The first I knowed of it Dutch was in the middle of the lecture when the clubhouse cop come in with a note. Dutch eat the cop out. But nonetheless he took the note and looked at the name and give it to me, and it was from Holly, saying she was in town and would see me after the game.

She was there till Monday morning, putting up at the hotel with the club, 3 floors downstairs. The Mammoths picked up the bill.

Anything that might possibly have a good effect on the club they was happy to pay for, including shelling out 5,000 dollars right about that time for Hams Carroll’s little cripple girl to get worked on by the doctor in Minnesota.

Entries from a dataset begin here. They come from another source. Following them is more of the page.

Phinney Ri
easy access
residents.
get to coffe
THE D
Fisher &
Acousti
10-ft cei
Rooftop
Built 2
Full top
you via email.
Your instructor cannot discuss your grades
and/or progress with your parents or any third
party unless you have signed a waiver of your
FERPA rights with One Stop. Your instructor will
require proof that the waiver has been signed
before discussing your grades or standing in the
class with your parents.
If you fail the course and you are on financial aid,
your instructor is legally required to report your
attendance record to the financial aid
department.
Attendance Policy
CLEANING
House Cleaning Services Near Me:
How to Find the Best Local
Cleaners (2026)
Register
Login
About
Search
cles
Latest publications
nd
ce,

This had a good effect on Hams. He beat Chicago that day, the first time we won 2 in a row since the weekend in Washington just before Labor Day, and afterwards Holly was waiting out under the El tracks where the wives and the girl friends wait.

It was really terrific to see her. I had not saw her since the night of the Opener in April after having just won my first big-time victory and my head was about 97 times the size it ought to been. She was standing and chatting with a number of the others. When the club wins it is a happy little group out there. Days we lose they are libel to be sitting alone, each in their own car, like strangers. We drove back to the hotel with Red and Rosemary Traphagen, and we had supper together, the 4 of us, and then we went our different ways. Holly and Rosemary become fairly thick over that weekend. Also Holly and Patricia Moors.

Holly takes this morbid interest in Patricia.

I told her I had considerable interest in Patricia myself, though probably for different reasons, and then I was sorry I said it. I am always sorry for things 10 seconds too late, and I apologized about times, and she said forget it. There was a kind of a tightness between us that I do not know if it come from the general atmosphere around the hotel or what. It wound up in a brawl, the first really
big
brawl we ever had, which I will discuss further on in this chapter if I do not wander off too far on other things.